• [LISTED RECORDS]:
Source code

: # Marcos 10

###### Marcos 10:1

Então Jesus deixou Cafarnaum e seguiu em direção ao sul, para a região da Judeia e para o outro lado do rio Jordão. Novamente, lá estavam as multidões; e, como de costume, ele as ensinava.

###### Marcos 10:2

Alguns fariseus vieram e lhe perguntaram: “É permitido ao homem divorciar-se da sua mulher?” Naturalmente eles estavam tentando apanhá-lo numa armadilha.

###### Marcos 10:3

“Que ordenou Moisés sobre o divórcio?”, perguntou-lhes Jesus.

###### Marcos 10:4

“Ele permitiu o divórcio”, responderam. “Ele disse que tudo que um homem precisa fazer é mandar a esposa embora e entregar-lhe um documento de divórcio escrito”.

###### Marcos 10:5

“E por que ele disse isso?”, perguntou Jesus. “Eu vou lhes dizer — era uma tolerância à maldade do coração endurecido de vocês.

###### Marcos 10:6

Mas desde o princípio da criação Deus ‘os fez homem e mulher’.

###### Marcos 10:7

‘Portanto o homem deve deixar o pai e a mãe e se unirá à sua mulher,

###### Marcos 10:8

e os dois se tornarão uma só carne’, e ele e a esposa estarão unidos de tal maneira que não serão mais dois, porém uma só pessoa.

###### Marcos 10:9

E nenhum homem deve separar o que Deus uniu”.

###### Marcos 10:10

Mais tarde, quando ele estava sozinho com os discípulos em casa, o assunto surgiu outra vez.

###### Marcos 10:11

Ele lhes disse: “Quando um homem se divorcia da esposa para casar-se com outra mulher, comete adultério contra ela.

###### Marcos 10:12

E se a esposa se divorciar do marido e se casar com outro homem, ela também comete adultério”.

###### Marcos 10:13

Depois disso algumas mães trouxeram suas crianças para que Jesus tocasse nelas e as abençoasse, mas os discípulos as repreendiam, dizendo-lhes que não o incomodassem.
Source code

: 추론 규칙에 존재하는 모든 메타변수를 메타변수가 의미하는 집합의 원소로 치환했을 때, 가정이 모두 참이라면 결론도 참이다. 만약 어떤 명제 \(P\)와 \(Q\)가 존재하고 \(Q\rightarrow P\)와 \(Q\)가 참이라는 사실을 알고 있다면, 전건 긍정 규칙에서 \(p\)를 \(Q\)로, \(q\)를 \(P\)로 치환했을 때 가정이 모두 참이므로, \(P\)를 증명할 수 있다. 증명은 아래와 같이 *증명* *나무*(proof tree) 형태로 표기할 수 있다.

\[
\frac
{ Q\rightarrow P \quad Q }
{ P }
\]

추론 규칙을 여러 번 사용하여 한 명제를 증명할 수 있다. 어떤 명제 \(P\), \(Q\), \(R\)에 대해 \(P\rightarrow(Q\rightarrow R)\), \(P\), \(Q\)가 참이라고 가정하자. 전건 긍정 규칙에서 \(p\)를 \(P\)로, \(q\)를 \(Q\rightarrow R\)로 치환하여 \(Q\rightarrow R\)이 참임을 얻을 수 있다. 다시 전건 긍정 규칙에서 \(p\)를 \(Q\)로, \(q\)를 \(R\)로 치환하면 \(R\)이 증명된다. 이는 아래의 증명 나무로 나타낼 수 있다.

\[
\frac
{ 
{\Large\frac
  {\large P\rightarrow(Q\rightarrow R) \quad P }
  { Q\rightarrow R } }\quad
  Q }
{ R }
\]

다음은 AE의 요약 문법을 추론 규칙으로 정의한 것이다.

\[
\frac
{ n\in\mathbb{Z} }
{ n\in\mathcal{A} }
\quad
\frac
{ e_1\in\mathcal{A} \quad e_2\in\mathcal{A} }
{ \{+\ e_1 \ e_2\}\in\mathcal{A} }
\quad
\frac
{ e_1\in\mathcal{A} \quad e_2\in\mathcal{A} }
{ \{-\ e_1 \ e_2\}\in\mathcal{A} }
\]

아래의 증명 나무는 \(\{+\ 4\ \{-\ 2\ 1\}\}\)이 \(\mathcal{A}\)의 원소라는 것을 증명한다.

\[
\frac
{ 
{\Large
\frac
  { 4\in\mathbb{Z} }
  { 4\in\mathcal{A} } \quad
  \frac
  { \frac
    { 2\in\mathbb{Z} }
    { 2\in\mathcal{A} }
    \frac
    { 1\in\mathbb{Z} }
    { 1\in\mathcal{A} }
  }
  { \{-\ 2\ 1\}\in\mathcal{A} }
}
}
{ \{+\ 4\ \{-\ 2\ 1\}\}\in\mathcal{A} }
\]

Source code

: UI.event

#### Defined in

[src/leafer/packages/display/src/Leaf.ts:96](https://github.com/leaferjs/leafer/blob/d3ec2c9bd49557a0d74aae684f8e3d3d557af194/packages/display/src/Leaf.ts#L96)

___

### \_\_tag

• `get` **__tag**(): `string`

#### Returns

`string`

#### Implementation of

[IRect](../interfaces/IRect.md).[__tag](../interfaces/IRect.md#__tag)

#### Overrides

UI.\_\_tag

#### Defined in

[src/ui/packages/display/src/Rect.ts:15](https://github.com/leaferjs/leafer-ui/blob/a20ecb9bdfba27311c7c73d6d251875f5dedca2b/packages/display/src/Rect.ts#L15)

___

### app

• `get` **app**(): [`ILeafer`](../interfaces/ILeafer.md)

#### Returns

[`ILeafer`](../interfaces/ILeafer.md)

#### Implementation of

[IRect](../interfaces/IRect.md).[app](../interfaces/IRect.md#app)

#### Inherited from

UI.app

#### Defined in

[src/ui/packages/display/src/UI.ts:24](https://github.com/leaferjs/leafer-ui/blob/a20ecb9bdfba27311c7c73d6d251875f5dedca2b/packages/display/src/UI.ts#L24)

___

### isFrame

• [TASK]:
Repeat the material word for word, leaving out no line.

• [RESULT OF THIS TASK]:
Source code

: # Marcos 10

###### Marcos 10:1

Então Jesus deixou Cafarnaum e seguiu em direção ao sul, para a região da Judeia e para o outro lado do rio Jordão. Novamente, lá estavam as multidões; e, como de costume, ele as ensinava.

###### Marcos 10:2

Alguns fariseus vieram e lhe perguntaram: “É permitido ao homem divorciar-se da sua mulher?” Naturalmente eles estavam tentando apanhá-lo numa armadilha.

###### Marcos 10:3

“Que ordenou Moisés sobre o divórcio?”, perguntou-lhes Jesus.

###### Marcos 10:4

“Ele permitiu o divórcio”, responderam. “Ele disse que tudo que um homem precisa fazer é mandar a esposa embora e entregar-lhe um documento de divórcio escrito”.

###### Marcos 10:5

“E por que ele disse isso?”, perguntou Jesus. “Eu vou lhes dizer — era uma tolerância à maldade do coração endurecido de vocês.

###### Marcos 10:6

Mas desde o princípio da criação Deus ‘os fez homem e mulher’.

###### Marcos 10:7

‘Portanto o homem deve deixar o pai e a mãe e se unirá à sua mulher,

###### Marcos 10:8

e os dois se tornarão uma só carne’, e ele e a esposa estarão unidos de tal maneira que não serão mais dois, porém uma só pessoa.

###### Marcos 10:9

E nenhum homem deve separar o que Deus uniu”.

###### Marcos 10:10

Mais tarde, quando ele estava sozinho com os discípulos em casa, o assunto surgiu outra vez.

###### Marcos 10:11

Ele lhes disse: “Quando um homem se divorcia da esposa para casar-se com outra mulher, comete adultério contra ela.

###### Marcos 10:12

E se a esposa se divorciar do marido e se casar com outro homem, ela também comete adultério”.

###### Marcos 10:13

Depois disso algumas mães trouxeram suas crianças para que Jesus tocasse nelas e as abençoasse, mas os discípulos as repreendiam, dizendo-lhes que não o incomodassem.
Source code

: 추론 규칙에 존재하는 모든 메타변수를 메타변수가 의미하는 집합의 원소로 치환했을 때, 가정이 모두 참이라면 결론도 참이다. 만약 어떤 명제 \(P\)와 \(Q\)가 존재하고 \(Q\rightarrow P\)와 \(Q\)가 참이라는 사실을 알고 있다면, 전건 긍정 규칙에서 \(p\)를 \(Q\)로, \(q\)를 \(P\)로 치환했을 때 가정이 모두 참이므로, \(P\)를 증명할 수 있다. 증명은 아래와 같이 *증명* *나무*(proof tree) 형태로 표기할 수 있다.

\[
\frac
{ Q\rightarrow P \quad Q }
{ P }
\]

추론 규칙을 여러 번 사용하여 한 명제를 증명할 수 있다. 어떤 명제 \(P\), \(Q\), \(R\)에 대해 \(P\rightarrow(Q\rightarrow R)\), \(P\), \(Q\)가 참이라고 가정하자. 전건 긍정 규칙에서 \(p\)를 \(P\)로, \(q\)를 \(Q\rightarrow R\)로 치환하여 \(Q\rightarrow R\)이 참임을 얻을 수 있다. 다시 전건 긍정 규칙에서 \(p\)를 \(Q\)로, \(q\)를 \(R\)로 치환하면 \(R\)이 증명된다. 이는 아래의 증명 나무로 나타낼 수 있다.

\[
\frac
{ 
{\Large\frac
  {\large P\rightarrow(Q\rightarrow R) \quad P }
  { Q\rightarrow R } }\quad
  Q }
{ R }
\]

다음은 AE의 요약 문법을 추론 규칙으로 정의한 것이다.

\[
\frac
{ n\in\mathbb{Z} }
{ n\in\mathcal{A} }
\quad
\frac
{ e_1\in\mathcal{A} \quad e_2\in\mathcal{A} }
{ \{+\ e_1 \ e_2\}\in\mathcal{A} }
\quad
\frac
{ e_1\in\mathcal{A} \quad e_2\in\mathcal{A} }
{ \{-\ e_1 \ e_2\}\in\mathcal{A} }
\]

아래의 증명 나무는 \(\{+\ 4\ \{-\ 2\ 1\}\}\)이 \(\mathcal{A}\)의 원소라는 것을 증명한다.

\[
\frac
{ 
{\Large
\frac
  { 4\in\mathbb{Z} }
  { 4\in\mathcal{A} } \quad
  \frac
  { \frac
    { 2\in\mathbb{Z} }
    { 2\in\mathcal{A} }
    \frac
    { 1\in\mathbb{Z} }
    { 1\in\mathcal{A} }
  }
  { \{-\ 2\ 1\}\in\mathcal{A} }
}
}
{ \{+\ 4\ \{-\ 2\ 1\}\}\in\mathcal{A} }
\]

Source code

: UI.event

#### Defined in

[src/leafer/packages/display/src/Leaf.ts:96](https://github.com/leaferjs/leafer/blob/d3ec2c9bd49557a0d74aae684f8e3d3d557af194/packages/display/src/Leaf.ts#L96)

___

### \_\_tag

• `get` **__tag**(): `string`

#### Returns

`string`

#### Implementation of

[IRect](../interfaces/IRect.md).[__tag](../interfaces/IRect.md#__tag)

#### Overrides

UI.\_\_tag

#### Defined in

[src/ui/packages/display/src/Rect.ts:15](https://github.com/leaferjs/leafer-ui/blob/a20ecb9bdfba27311c7c73d6d251875f5dedca2b/packages/display/src/Rect.ts#L15)

___

### app

• `get` **app**(): [`ILeafer`](../interfaces/ILeafer.md)

#### Returns

[`ILeafer`](../interfaces/ILeafer.md)

#### Implementation of

[IRect](../interfaces/IRect.md).[app](../interfaces/IRect.md#app)

#### Inherited from

UI.app

#### Defined in

[src/ui/packages/display/src/UI.ts:24](https://github.com/leaferjs/leafer-ui/blob/a20ecb9bdfba27311c7c73d6d251875f5dedca2b/packages/display/src/UI.ts#L24)

___

### isFrame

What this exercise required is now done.